1645 Luzon Earthquake
- Local date: November 30, 1645;
- Local time: 8:00 PM;
- Magnitude: 7.5 M_{s};
- Depth: 13 km (8 mi);
- Epicenter: 16°44′29″N 121°45′02″E﻿ / ﻿16.741428°N 121.750488°E
- Fault: Philippine Fault
- Type: Strike-slip
- Areas affected: Philippines, Central Luzon
- Total damage: Unknown
- Max. intensity: MMI X (Extreme)
- Tsunami: No
- Landslides: Yes
- Casualties: 600 dead – 3,000+ injured

= 1645 Luzon earthquake =

Earthquake in the Philippines

The 1645 Luzon earthquake was one of the most destructive earthquakes to hit the Philippines. It occurred on November 30 at about 8:00 pm local time on Luzon Island in the northern part of the country. The island was struck by a 7.5 tremor produced by the San Manuel and Gabaldon Faults (Nueva Ecija) in the central section of the island.

Aftershocks continued a few days, then on December 4 at 11:00 pm, another event (allegedly equal or stronger than November 30) hit the area, causing further death and destruction.

In Manila, damage was entirely severe: it almost "crumbled" ten newly constructed cathedrals in the capital, residential villas and other buildings. An estimated number of 600 Spanish people were killed, and about 3,000 Spanish were injured.

==Epicenter and effects==

The most terrible earthquake recorded in the annals of the archipelago. It might almost be said that from Manila to Cagayan and Ilocos Norte it left no stone upon the other. In the capital, where during the preceding fifty years a great number of stone buildings had been erected, magnificent churches, palaces, and public buildings, as well as private residences and villas, the destruction was frightful. Ten churches were wrecked entirely, to wit: the Royal Chapel, Cathedral, Santo Domingo, those of the Recollects and Franciscans, Santiago, San Antonio, Nuestra Señora de Guia, and the parish churches of Binondo and San Miguel; only San Agustin and the Jesuit Church remained standing. Twelve monasteries, colleges, and hospitals were likewise converted into ruins. No better fared the palace of the governor-general, the Real Audiencia and up to 150 of the finest residences which, as one author puts it, "in other cities would have been considerable palaces." The rest of the private houses were damaged to so great an extent that the majority had to be demolished.
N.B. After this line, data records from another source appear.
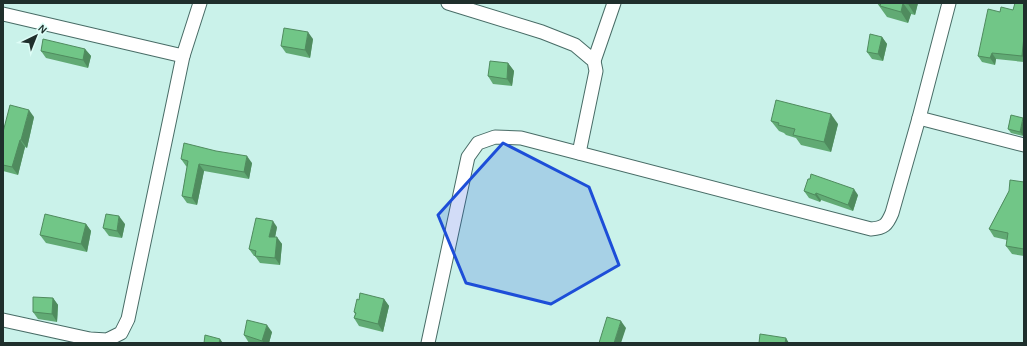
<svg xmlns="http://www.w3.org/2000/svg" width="1027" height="346" viewBox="0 0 1027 346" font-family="Karla,sans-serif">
<rect width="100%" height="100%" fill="#caf2ea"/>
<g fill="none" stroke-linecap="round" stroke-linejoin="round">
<defs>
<g id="street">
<path d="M448 3 542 32 575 45 594 61 596 71 579 153"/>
<path d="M949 3 919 118 1024 145"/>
<path d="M3 14 183 56 200 3"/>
<path d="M594 61 614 3"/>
<path d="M3 320 90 339 107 340 121 333 128 319 183 56"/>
<path d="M428 343 468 157 478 143 495 137 521 138 871 229C884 228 887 225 892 213L919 118"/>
</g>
</defs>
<!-- street casing -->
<use href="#street" stroke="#486c66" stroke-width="15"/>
<!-- street -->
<use href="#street" stroke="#fff" stroke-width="13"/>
</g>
<!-- wall -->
<g fill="#61aa74">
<path d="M877 3H918L915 15 911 14 908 23 887 17Z"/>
<path d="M1024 3V62L996 59 995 65 982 62 978 56 1000 12 1013 10Z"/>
<path d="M882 37 887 44 883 61 872 59 867 52Z"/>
<path d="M313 39 310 58 286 53 281 46Z"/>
<path d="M85 49 91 56 88 68 46 58 41 51Z"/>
<path d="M508 63 514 71 512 86 493 84 488 76Z"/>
<path d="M1011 115 1023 136 1011 133 1008 129Z"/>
<path d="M34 117 27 148 25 147 18 175 3 171V132Z"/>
<path d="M771 121 838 124 831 152 801 145 796 138 786 135 784 133 779 131Z"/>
<path d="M181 159 252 163 249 179 204 171 197 205 187 203 182 196 187 167 186 166Z"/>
<path d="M1024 182V256L1012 254 1006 246 1007 240 994 237 989 229 1009 191Z"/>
<path d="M804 191 858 195 853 211 821 200 820 202 809 198Z"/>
<path d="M86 224 91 231 87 252 46 243 40 235Z"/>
<path d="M125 224 122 238 109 236 103 228Z"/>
<path d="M277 227 275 237 282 244 280 265 260 263 255 256H254L249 249Z"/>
<path d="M53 298 58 305 57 322 38 319 33 312Z"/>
<path d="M384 299 389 306 383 332 359 326 354 318 355 314 354 312 359 300Z"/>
<path d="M272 332 269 343H249L244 335Z"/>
</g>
<!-- shaded-wall -->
<g fill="#4f8b5e">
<path d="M903 3 911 14 908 23 901 12Z"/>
<path d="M908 3H918L915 15 908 4Z"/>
<path d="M308 32 313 39 310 58 305 50Z"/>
<path d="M1024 36V59L1022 56Z"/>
<path d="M882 37 887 44 883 61 878 54Z"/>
<path d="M85 49 91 56 88 68 83 60Z"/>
<path d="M992 53 996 59 995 65 990 58Z"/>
<path d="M508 63 514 71 512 86 507 79Z"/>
<path d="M29 110 34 117 27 148 21 140Z"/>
<path d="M831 114 838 124 831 152 824 142Z"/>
<path d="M1023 118 1024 119V131L1023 136 1020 132Z"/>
<path d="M20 140 25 147 18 175 12 167Z"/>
<path d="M247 156 252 163 249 179 244 172Z"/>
<path d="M199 164 204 171 197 205 192 198Z"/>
<path d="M854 189 858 195 853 211 848 205Z"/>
<path d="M816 193 821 200 820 202 815 195Z"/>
<path d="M119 216 125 224 122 238 117 231Z"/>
<path d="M273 221 277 227 274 243 269 237Z"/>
<path d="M86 224 91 231 87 252 81 244Z"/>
<path d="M277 237 282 244 280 265 275 258Z"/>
<path d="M53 298 58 305 57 322 52 314Z"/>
<path d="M384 299 389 306 383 332 378 324Z"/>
<path d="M621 321 626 328 621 343H614Z"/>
<path d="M267 325 272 332 269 343H264L262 341Z"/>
<path d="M786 338 789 343H785Z"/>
<path d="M220 339 223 343H219Z"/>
</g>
<!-- building -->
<g fill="#71c687" stroke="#4f8b5e">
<path d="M881 3H908V4L903 3 901 12 880 6Z"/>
<path d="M1015 3H1024V36L1022 56 992 53 990 58 978 56 988 9 1000 12 1001 7 1013 10Z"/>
<path d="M284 28 308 32 305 50 281 46Z"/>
<path d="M870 34 882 37 878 54 867 52Z"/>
<path d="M43 39 85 49 83 60 41 51Z"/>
<path d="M490 61 508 63 507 79 488 76Z"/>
<path d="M776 100 831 114 824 142 793 135 795 129 778 125 779 123 771 121Z"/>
<path d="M10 105 29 110 21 140H20L12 167 3 165V132Z"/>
<path d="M1011 115 1023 118 1020 132 1008 129Z"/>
<path d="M184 143 216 151 247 156 244 172 199 164 192 198 182 196 188 161 181 159Z"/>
<path d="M811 174 854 189 848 205 816 193 815 195 804 191 808 179H810Z"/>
<path d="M1010 180 1024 182V249L1006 246 1008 233 989 229 1009 191Z"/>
<path d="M45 214 86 224 81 244 40 235Z"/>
<path d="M106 214 119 216 117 231 103 228Z"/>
<path d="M256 218 273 221 269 237H277L275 258 255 256 256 251 249 249Z"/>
<path d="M360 293 384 299 378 324 354 318 356 313 354 312 357 299 359 300Z"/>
<path d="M33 297 53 298 52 314 33 312Z"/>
<path d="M607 317 621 321 614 343H599Z"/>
<path d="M247 320 267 325 262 341 244 335Z"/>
<path d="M760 334 786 338 785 343H759Z"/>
<path d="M205 335 220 339 219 343H204Z"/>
</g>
<!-- marked area -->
<path fill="#1d4ed8" fill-opacity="0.2" stroke="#1d4ed8" stroke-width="3" stroke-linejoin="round" d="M503 143 589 187 619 265 551 304 466 283 438 215Z"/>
<!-- border -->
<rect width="1027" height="346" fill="none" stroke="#1f2f2c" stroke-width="8"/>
<!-- north arrow -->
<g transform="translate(36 36) rotate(43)" stroke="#defdf7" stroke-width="3" paint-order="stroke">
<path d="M0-3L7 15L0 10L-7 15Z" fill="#1f2f2c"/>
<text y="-6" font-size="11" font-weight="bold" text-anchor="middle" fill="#1f2f2c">N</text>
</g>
</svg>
The number of persons killed exceeded 600 and the total of killed and injured is stated to have been 3,000.

Outside of Manila there was a general destruction of villas and other buildings which had been erected on both banks of the Pasig River. Throughout the neighboring provinces the masonry structures built by the missionaries suffered the same fate as those in Manila. From the farthest provinces in the north were reported great alterations of the surface with almost complete disappearance of some native villages, changes in the courses of rivers, subsidences of plains, eruptions of sand, etc. All the writers of the time qualify this disturbance as the most disastrous earthquake not only in Luzon, but likewise in Mindoro, Marinduque, and the other islands south of Luzon. On the other hand, the provinces of Camarines and Albay appear to have suffered little or nothing.